Sports

New St. Joe’s Athletic Director Harkens Back to CYO Days

Former GCHSAA basketball standout Margaret Alaimo is now the athletic director at St. Joseph’s College Brooklyn, Clinton Hill. (Photo courtesy of St. Joseph’s College Brooklyn Sports Information)

CLINTON HILL — Who better to guide student-athletes and coaches than someone who has actually walked in their shoes?

St. Joseph’s College Brooklyn, Clinton Hill, has a new athletic director who brings more than 30 years of experience as a collegiate athlete, coach and administrator to the Bears family.

Margaret Alaimo took over as St. Joe’s new director of athletics this school year. She became the second female athletic director in school history — the first since Bears Hall of Fame inductee and first-ever athletic director, Margaret Ward.

A native of Marine Park, Alaimo grew up attending school and playing Catholic Youth Organization basketball at St. Thomas Aquinas, Flatlands. From there, it was on to starring on the basketball team at Stella Maris H.S., Far Rockaway.

Even as a high school student, she was able to give back to her parish by coaching a CYO team. The seeds of a long career in collegiate athletics were planted at the same place where her passion for sports began.

Alaimo played two years of basketball at the College of New Rochelle, N.Y., before returning to her home borough of Brooklyn to finish up her playing career at St. Francis College, Brooklyn Heights. Combined, she scored more than 1,400 points in her career, eventually leading to an induction into the St. Francis College Hall of Fame to go along with her place in the GCHSAA Hall of Fame.

After graduating in December 1986, she stayed on as an assistant coach for the women’s hoops team under head coach Kevin Jones, who also was an English teacher at Bishop Ford H.S., Park Slope. Jones further fueled Alaimo’s interest in coaching.

As a business management major in college, Alaimo planned to pursue a career with Brooklyn Union Gas Co. In fact, she had been accepted into the company’s management training program in 1987 — that is until Long Island University Brooklyn (LIU), Downtown Brooklyn, gave her a call.

LIU had just instituted a full-time women’s basketball coaching job and viewed Alaimo as the right fit for the gig. Though she had a job lined up, she knew deep down that coaching would lead to a unique and exciting career.

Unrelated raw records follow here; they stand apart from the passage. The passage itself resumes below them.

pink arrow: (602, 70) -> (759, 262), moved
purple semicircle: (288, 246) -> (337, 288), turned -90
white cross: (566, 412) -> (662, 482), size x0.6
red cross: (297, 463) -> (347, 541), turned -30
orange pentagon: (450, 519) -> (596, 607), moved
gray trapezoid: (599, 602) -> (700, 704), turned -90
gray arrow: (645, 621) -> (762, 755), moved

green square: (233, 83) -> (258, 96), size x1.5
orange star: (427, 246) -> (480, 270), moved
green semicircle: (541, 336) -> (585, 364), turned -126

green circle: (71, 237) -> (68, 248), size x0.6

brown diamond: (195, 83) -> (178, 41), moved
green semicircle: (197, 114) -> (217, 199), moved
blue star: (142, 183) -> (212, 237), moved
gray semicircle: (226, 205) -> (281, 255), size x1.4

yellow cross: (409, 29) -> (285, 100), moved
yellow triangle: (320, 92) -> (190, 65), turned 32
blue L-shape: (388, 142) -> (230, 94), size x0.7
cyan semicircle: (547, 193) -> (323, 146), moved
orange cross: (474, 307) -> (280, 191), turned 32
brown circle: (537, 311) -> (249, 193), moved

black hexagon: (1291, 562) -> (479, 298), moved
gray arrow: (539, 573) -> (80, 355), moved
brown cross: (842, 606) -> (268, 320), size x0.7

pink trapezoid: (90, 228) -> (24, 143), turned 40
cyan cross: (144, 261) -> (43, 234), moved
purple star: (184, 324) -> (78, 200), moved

“It was a great opportunity, so I took a chance,” said Alaimo, who spent three years as LIU’s head women’s coach before moving into more of an administrative role within the school’s sports program.

She spent two tours at LIU Brooklyn, sandwiched between a two-year stint as the associate director of athletics at Fairleigh Dickinson University, Teaneck, N.J. She returned to LIU in 2004 as senior associate director of athletics.

When most recent St. Joe’s athletic director James Lally moved over to St. John’s University, Jamaica, Alaimo was the perfect fit to assume the role. It surely helped that St. Joe’s is located less than a mile from LIU Brooklyn.

“I just had a great feel from the first day I was here,” said Alaimo, who resides with her husband, Steve, in West Nyack, N.Y. They have three children: Elizabeth, Clare and Danny.

Her time at Stella Maris prepared her well for her new position, because a good number of St. Joe’s student-athletes previously played in the local Catholic sports league.

“I walked in their shoes,” she said. “We’re going to continue to try to draw kids in from Brooklyn and Queens. We want to be in the mix. We think we’re a really good option for kids who want to stay home for college.”

The sports program’s momentum at St. Joe’s has been trending upward for the better part of the last decade. The Bears joined the NCAA’s Division III in 2011, opened the state-of-the-art Hill Center on Vanderbilt Avenue in 2014 and had all 13 sports become members of the Skyline Conference in 2015.

“It’s about maintaining the culture, the sense of family and the things that are important,” Alaimo said. “It’s an opportunity for us to work with young students and prepare them for life.

“There are such parallels between athletics and the real world, and we’re just going to continue to try to keep student-athletes our priority. We’re going to work to be the best we can be with the resources we have.”

Sounds like a great plan to keep the Bears roaring in Brooklyn and beyond.